La cérémonie fut à la fois simple et belle : le plus émouvant était assurément Henri. Sur son visage aux traits un peu lourds, se lisait une reconnaissance quasi-mystique, quand il posait le regard sur sa promise. Il faut dire que Marthe, de blanc vêtue, avait tout de l'ange. Sa robe, ornée de dentelle d'Alençon, était une petite merveille, qui avait appartenu à sa mère, et la jeune femme rayonnait de fierté et de bonheur.

Le bon docteur, lui, semblait marcher vers ses propres funérailles. Le teint un peu gris, les épaules plus voûtées que la veille, il était en deuil : de Thérèse, partie pour toujours, et pourtant douloureusement présente ce jour, près de lui, mais aussi de sa fille, bientôt perdue pour lui. Alors qu'il relevait délicatement le linceul de son voile, il baisa son front avec une tendre ferveur. Marthe sécha une larme sur sa joue, une autre sur la joue de son père et lui sourit : un lien existait entre eux, plus puissant que bien d'autres. C'était le lien de ceux qui avaient affronté la perte ensemble, et qui lui avaient survécu.

La fête ne déçut personne, car ses fastes avaient été conçus par la défunte Thérèse pour éblouir et pour rappeler depuis le tombeau, que toute parisienne qu'elle fût, elle avait aimé sa vie à Cresserons, et en avait savouré tous les charmes, toutes les beautés : toute la grandiose simplicité d'une vie de famille heureuse, aussi courte qu'elle ait pu être.

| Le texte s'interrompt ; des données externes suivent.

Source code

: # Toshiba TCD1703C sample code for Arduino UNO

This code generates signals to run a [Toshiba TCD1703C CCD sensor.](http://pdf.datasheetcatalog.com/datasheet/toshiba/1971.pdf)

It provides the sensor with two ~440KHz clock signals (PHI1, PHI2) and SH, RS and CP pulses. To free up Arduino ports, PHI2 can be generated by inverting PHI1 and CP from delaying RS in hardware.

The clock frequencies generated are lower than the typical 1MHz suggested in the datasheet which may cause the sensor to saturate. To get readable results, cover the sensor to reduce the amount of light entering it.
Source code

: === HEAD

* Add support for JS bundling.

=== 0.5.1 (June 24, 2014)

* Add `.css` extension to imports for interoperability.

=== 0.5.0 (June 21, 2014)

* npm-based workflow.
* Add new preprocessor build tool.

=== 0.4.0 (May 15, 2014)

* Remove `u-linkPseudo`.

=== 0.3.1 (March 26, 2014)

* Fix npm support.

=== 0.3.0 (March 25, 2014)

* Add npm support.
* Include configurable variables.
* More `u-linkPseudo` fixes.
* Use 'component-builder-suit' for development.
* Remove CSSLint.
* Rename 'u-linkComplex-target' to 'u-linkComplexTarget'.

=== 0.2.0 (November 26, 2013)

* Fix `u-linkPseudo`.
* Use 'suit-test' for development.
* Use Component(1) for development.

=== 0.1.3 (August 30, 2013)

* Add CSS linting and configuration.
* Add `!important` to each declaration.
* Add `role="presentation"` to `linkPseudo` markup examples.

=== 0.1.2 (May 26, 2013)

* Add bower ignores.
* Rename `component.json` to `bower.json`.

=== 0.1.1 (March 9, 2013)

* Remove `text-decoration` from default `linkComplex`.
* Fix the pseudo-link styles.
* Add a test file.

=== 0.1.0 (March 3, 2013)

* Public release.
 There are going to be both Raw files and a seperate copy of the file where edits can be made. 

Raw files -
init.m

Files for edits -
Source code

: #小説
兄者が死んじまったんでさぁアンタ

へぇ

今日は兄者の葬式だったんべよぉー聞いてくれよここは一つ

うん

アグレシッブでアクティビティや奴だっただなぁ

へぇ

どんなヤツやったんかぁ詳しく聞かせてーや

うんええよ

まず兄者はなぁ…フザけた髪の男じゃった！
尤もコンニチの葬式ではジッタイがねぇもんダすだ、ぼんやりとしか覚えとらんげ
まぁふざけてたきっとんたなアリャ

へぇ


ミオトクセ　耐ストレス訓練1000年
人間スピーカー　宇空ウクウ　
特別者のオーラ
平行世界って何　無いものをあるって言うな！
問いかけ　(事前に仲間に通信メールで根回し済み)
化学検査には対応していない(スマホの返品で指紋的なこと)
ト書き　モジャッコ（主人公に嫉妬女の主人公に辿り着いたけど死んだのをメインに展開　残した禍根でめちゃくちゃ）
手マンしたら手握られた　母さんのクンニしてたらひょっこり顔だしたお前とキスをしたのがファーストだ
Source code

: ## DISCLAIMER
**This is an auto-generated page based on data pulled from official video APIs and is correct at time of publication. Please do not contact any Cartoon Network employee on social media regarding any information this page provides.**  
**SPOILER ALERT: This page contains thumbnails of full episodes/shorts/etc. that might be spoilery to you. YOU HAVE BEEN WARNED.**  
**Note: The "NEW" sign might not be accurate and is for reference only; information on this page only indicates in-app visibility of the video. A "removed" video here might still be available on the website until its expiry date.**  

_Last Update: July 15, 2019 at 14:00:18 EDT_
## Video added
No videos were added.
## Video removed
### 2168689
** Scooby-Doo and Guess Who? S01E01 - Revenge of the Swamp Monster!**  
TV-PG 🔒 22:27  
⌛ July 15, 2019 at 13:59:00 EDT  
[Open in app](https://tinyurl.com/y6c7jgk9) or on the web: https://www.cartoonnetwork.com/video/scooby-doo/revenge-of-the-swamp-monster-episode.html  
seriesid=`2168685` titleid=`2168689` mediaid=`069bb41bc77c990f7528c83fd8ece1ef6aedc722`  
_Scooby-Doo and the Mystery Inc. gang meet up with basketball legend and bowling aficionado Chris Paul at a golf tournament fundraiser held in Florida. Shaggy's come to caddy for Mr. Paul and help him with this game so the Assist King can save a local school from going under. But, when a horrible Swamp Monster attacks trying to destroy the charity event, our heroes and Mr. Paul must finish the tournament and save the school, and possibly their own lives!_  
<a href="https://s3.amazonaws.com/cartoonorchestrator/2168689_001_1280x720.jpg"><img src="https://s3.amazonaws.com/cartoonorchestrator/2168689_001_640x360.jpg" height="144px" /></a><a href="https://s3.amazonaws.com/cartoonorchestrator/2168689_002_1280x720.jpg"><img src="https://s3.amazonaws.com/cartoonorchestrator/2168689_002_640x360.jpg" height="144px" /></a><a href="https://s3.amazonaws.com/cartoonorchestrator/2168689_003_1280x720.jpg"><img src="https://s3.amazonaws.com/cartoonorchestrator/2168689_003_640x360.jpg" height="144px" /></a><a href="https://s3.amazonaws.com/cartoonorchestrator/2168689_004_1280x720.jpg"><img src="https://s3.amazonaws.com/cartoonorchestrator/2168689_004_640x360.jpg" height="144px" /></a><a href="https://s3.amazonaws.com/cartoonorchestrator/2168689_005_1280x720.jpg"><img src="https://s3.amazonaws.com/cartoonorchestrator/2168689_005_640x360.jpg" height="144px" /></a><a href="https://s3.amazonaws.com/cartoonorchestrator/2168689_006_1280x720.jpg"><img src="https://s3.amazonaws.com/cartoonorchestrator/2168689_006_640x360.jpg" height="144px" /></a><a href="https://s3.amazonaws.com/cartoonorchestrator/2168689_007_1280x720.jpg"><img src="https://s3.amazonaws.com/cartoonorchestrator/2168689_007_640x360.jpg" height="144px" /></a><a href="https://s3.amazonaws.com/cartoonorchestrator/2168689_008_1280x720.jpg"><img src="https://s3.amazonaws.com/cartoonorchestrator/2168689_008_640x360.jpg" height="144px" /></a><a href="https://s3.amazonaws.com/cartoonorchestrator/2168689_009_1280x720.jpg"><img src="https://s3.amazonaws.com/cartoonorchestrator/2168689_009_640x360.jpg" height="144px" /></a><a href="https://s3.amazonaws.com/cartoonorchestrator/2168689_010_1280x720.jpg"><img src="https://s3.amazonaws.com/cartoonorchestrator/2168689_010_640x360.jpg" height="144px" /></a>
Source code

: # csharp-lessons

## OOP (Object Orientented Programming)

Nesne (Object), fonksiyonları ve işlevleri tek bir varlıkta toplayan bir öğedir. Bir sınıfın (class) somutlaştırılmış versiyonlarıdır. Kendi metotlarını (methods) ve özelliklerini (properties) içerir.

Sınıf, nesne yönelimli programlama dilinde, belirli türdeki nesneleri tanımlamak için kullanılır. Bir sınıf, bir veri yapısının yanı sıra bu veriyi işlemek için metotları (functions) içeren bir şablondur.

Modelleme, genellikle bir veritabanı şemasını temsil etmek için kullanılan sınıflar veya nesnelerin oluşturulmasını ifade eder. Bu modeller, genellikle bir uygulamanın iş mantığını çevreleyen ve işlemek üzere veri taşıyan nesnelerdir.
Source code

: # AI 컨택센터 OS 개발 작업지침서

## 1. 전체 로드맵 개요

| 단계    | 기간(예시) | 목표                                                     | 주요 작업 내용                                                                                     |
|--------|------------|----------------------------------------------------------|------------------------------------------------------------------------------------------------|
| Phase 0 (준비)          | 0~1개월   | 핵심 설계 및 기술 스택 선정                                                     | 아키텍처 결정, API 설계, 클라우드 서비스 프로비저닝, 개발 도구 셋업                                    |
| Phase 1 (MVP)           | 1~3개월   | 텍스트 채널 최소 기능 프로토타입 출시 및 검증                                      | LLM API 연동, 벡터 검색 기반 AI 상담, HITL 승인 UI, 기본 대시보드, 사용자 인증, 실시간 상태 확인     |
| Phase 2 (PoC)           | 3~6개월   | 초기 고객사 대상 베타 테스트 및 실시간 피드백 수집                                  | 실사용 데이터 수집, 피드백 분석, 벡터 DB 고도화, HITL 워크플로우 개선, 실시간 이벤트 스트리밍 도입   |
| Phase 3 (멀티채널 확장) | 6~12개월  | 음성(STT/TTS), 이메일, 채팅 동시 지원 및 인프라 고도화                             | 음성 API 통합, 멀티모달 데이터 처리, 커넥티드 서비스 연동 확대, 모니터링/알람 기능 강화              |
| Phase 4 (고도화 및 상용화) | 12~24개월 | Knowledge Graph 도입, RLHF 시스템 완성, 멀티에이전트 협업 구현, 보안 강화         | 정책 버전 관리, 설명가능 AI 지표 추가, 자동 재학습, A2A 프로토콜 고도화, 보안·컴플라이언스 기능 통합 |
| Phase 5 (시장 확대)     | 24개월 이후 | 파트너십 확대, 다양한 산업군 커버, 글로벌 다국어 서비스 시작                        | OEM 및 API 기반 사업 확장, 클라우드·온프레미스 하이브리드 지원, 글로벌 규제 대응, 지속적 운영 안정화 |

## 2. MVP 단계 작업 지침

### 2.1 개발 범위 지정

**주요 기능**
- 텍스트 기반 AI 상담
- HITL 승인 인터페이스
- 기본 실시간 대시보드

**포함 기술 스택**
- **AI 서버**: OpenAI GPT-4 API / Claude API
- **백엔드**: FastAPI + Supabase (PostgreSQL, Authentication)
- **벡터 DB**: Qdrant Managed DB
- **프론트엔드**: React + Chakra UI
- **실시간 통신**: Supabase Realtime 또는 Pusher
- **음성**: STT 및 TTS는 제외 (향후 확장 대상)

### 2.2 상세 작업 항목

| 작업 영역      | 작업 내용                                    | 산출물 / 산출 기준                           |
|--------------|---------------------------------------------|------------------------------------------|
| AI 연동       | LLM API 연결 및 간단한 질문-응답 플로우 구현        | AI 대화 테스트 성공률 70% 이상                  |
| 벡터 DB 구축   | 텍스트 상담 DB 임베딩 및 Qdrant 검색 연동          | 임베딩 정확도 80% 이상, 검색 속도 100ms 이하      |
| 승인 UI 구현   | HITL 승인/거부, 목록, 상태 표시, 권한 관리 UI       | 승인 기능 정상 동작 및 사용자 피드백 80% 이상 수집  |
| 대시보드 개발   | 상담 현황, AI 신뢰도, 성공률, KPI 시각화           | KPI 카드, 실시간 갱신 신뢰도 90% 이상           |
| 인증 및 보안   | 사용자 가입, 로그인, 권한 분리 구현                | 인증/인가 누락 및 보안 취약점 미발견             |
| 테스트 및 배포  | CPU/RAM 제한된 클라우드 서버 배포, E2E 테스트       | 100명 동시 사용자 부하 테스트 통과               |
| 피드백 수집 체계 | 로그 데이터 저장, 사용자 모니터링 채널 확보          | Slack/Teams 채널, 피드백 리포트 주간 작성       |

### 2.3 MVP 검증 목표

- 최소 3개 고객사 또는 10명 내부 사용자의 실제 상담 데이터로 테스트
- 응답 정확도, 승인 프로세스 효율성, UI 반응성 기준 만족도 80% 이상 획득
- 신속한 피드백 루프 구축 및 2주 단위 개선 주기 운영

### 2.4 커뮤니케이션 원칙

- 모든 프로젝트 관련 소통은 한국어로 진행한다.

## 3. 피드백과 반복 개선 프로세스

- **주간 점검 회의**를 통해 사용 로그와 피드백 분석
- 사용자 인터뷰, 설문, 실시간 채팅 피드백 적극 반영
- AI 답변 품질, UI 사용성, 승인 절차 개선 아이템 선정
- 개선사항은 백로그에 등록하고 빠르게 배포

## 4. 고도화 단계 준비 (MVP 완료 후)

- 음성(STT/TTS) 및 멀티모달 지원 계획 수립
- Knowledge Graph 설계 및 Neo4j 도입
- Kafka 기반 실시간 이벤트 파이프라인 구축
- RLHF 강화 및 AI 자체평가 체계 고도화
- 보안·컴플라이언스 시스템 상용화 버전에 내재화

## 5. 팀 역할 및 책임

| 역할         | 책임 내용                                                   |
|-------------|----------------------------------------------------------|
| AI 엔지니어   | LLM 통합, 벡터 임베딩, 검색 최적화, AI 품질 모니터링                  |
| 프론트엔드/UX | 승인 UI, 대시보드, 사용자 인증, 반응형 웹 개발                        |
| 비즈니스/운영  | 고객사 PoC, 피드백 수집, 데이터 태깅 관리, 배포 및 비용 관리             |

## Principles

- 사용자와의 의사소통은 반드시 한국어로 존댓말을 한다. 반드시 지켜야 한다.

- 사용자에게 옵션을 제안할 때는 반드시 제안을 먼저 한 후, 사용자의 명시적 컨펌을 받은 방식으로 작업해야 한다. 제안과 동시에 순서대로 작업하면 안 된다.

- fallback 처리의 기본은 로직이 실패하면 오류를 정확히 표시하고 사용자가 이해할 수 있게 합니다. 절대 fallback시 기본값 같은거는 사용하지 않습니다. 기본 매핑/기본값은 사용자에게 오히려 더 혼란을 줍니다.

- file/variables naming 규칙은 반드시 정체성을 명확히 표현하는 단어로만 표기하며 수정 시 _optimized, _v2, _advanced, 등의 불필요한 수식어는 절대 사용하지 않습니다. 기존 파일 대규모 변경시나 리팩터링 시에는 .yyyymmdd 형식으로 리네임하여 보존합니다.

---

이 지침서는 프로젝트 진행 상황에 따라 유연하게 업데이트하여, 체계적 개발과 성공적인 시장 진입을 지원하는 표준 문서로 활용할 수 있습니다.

Marthe et Henri connurent leur lot de joies, grandes et petites, et de peines aussi : la vie à la ferme comblait la jeune femme, car elle en aimait l'authenticité. Tenir sa maison faisait partie des plaisirs simples qu'elle cultivait : elle n'avait pas non plus abandonné son père, et lui rendait visite plusieurs fois par semaine, afin de s'assurer qu'il mange à sa faim et se rase avant de se présenter chez ses patients. Elle passait même saluer ses anciennes voisines, supportant stoïquement leurs questions sur l'enfant à venir, la santé des vaches, ainsi que leurs prévisions météorologiques.

Le soir, Henri et elle se retrouvaient, partageant leur journée : son mari, malgré ses dehors rustiques, était un homme intelligent, qui avait appris à aimer lire alors qu'on l'exhortait à apprendre les comptes. Il faisait la lecture à Marthe près de la cheminée, alors que celle-ci tricotait toujours plus de petits chaussons de laine, et tous deux priaient pour que leur ventre soit fécond, enfin.

Quand Angèle naquit, près de cinq longues années après leur mariage, Henri courut à la petite église de Plumetot, et alluma autant de cierges qu'il en restait, pour remercier Dieu et Marie d'avoir enfin répondu.